* _PROBLEM STATEMENT_:
The response should contain all of the data below, reproduced exactly, and no pictures.

* _GIVEN DATA_:

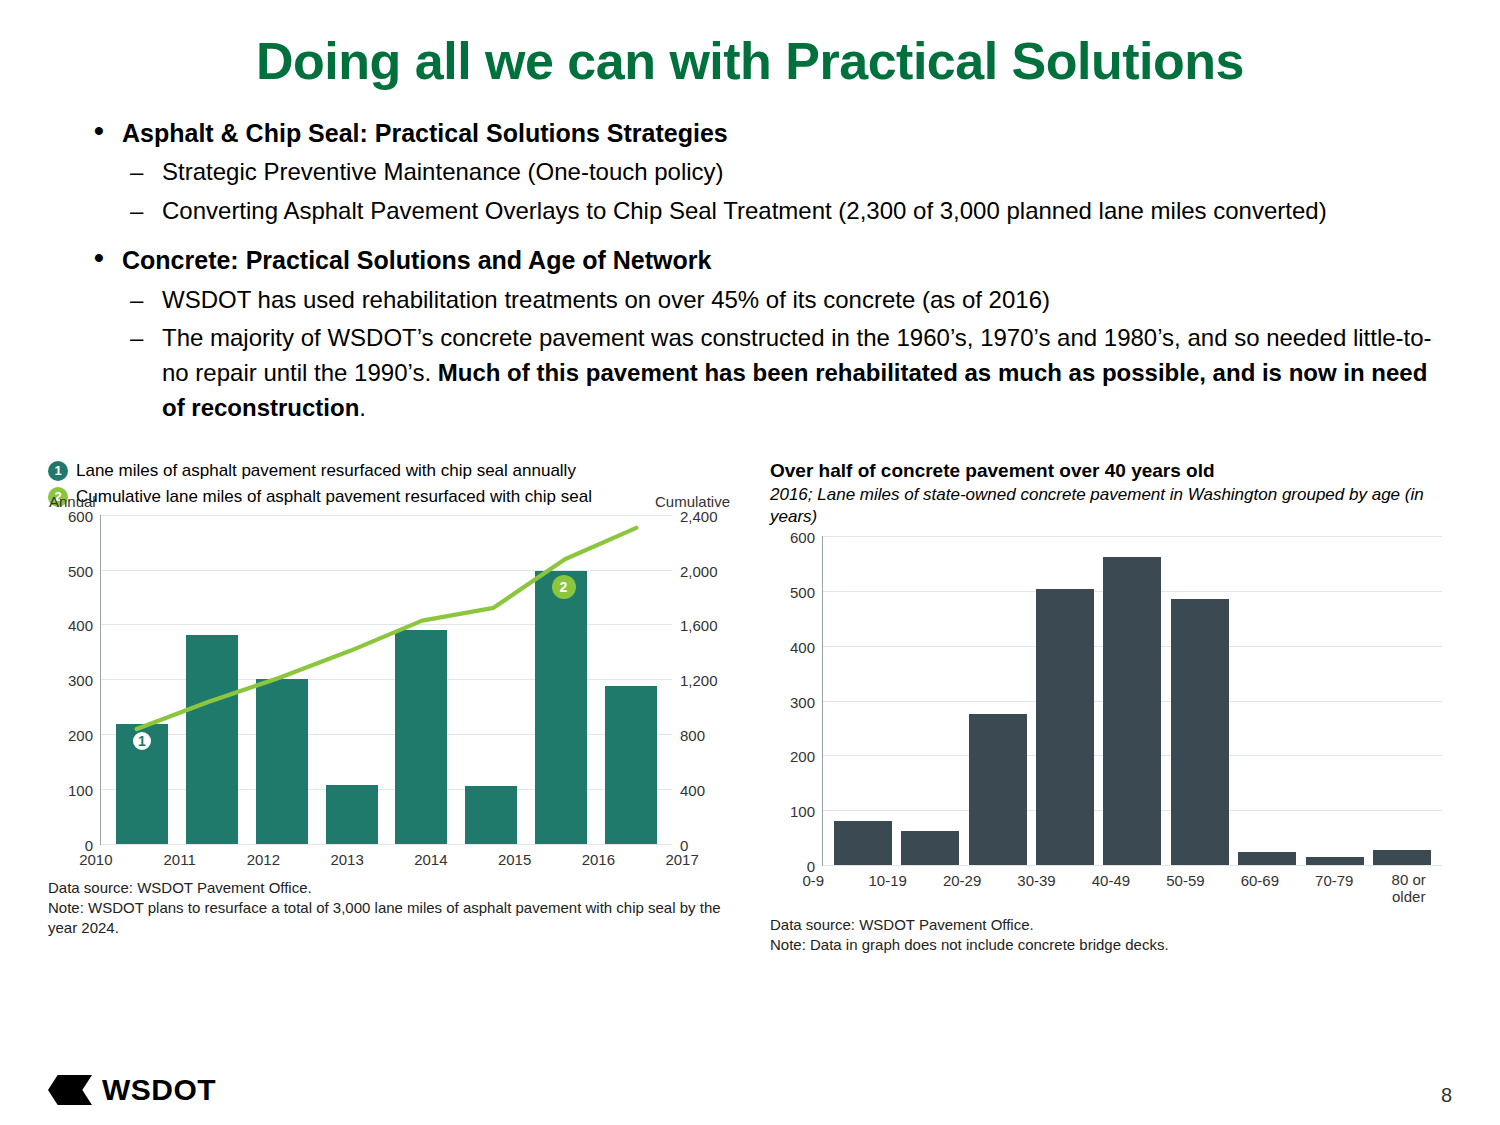Doing all we can with Practical Solutions
Asphalt & Chip Seal: Practical Solutions Strategies
Strategic Preventive Maintenance (One-touch policy)
Converting Asphalt Pavement Overlays to Chip Seal Treatment (2,300 of 3,000 planned lane miles converted)
Concrete: Practical Solutions and Age of Network
WSDOT has used rehabilitation treatments on over 45% of its concrete (as of 2016)
The majority of WSDOT’s concrete pavement was constructed in the 1960’s, 1970’s and 1980’s, and so needed little-to-no repair until the 1990’s. Much of this pavement has been rehabilitated as much as possible, and is now in need of reconstruction.
1 Lane miles of asphalt pavement resurfaced with chip seal annually
2 Cumulative lane miles of asphalt pavement resurfaced with chip seal
Annual Cumulative
6002,400
5002,000
4001,600
3001,200
200800
100400
00
1
2
2010201120122013 2014201520162017
Data source: WSDOT Pavement Office.
Note: WSDOT plans to resurface a total of 3,000 lane miles of asphalt pavement with chip seal by the year 2024.
Over half of concrete pavement over 40 years old
2016; Lane miles of state-owned concrete pavement in Washington grouped by age (in years)
600
500
400
300
200
100
0
0-910-1920-2930-39 40-4950-5960-6970-79 80 or
older
Data source: WSDOT Pavement Office.
Note: Data in graph does not include concrete bridge decks.
WSDOT
8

* _RESPONSE_:
Doing all we can with Practical Solutions
Asphalt & Chip Seal: Practical Solutions Strategies
Strategic Preventive Maintenance (One-touch policy)
Converting Asphalt Pavement Overlays to Chip Seal Treatment (2,300 of 3,000 planned lane miles converted)
Concrete: Practical Solutions and Age of Network
WSDOT has used rehabilitation treatments on over 45% of its concrete (as of 2016)
The majority of WSDOT’s concrete pavement was constructed in the 1960’s, 1970’s and 1980’s, and so needed little-to-no repair until the 1990’s. Much of this pavement has been rehabilitated as much as possible, and is now in need of reconstruction.
1 Lane miles of asphalt pavement resurfaced with chip seal annually
2 Cumulative lane miles of asphalt pavement resurfaced with chip seal
Annual Cumulative
6002,400
5002,000
4001,600
3001,200
200800
100400
00
1
2
2010201120122013 2014201520162017
Data source: WSDOT Pavement Office.
Note: WSDOT plans to resurface a total of 3,000 lane miles of asphalt pavement with chip seal by the year 2024.
Over half of concrete pavement over 40 years old
2016; Lane miles of state-owned concrete pavement in Washington grouped by age (in years)
600
500
400
300
200
100
0
0-910-1920-2930-39 40-4950-5960-6970-79 80 or
older
Data source: WSDOT Pavement Office.
Note: Data in graph does not include concrete bridge decks.
WSDOT
8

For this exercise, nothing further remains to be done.